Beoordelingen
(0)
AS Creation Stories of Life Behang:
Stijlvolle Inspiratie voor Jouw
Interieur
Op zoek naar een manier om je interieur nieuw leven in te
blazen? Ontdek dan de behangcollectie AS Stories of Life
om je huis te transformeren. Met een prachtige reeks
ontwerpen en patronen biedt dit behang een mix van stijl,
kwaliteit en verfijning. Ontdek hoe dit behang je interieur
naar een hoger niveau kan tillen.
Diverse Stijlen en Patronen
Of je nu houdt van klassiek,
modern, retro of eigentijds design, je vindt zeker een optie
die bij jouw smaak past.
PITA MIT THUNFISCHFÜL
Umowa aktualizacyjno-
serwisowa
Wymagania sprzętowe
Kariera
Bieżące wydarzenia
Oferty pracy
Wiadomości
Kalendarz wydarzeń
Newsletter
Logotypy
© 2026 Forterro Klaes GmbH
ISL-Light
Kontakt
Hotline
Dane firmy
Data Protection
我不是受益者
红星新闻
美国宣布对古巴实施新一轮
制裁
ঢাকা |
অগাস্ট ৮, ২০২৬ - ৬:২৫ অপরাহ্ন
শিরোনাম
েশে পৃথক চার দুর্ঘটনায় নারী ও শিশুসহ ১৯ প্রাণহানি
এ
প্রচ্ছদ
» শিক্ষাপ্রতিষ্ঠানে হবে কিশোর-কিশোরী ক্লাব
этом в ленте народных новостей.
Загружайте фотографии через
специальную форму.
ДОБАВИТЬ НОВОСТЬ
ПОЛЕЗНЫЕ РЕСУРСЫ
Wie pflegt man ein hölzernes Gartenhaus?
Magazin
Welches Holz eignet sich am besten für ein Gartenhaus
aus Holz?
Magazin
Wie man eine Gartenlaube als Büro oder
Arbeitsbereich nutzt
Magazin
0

- Exercise objective
Once more, give all the records exactly as they were written.

- Output of the exercise
Beoordelingen
(0)
AS Creation Stories of Life Behang:
Stijlvolle Inspiratie voor Jouw
Interieur
Op zoek naar een manier om je interieur nieuw leven in te
blazen? Ontdek dan de behangcollectie AS Stories of Life
om je huis te transformeren. Met een prachtige reeks
ontwerpen en patronen biedt dit behang een mix van stijl,
kwaliteit en verfijning. Ontdek hoe dit behang je interieur
naar een hoger niveau kan tillen.
Diverse Stijlen en Patronen
Of je nu houdt van klassiek,
modern, retro of eigentijds design, je vindt zeker een optie
die bij jouw smaak past.
PITA MIT THUNFISCHFÜL
Umowa aktualizacyjno-
serwisowa
Wymagania sprzętowe
Kariera
Bieżące wydarzenia
Oferty pracy
Wiadomości
Kalendarz wydarzeń
Newsletter
Logotypy
© 2026 Forterro Klaes GmbH
ISL-Light
Kontakt
Hotline
Dane firmy
Data Protection
我不是受益者
红星新闻
美国宣布对古巴实施新一轮
制裁
ঢাকা |
অগাস্ট ৮, ২০২৬ - ৬:২৫ অপরাহ্ন
শিরোনাম
েশে পৃথক চার দুর্ঘটনায় নারী ও শিশুসহ ১৯ প্রাণহানি
এ
প্রচ্ছদ
» শিক্ষাপ্রতিষ্ঠানে হবে কিশোর-কিশোরী ক্লাব
этом в ленте народных новостей.
Загружайте фотографии через
специальную форму.
ДОБАВИТЬ НОВОСТЬ
ПОЛЕЗНЫЕ РЕСУРСЫ
Wie pflegt man ein hölzernes Gartenhaus?
Magazin
Welches Holz eignet sich am besten für ein Gartenhaus
aus Holz?
Magazin
Wie man eine Gartenlaube als Büro oder
Arbeitsbereich nutzt
Magazin
0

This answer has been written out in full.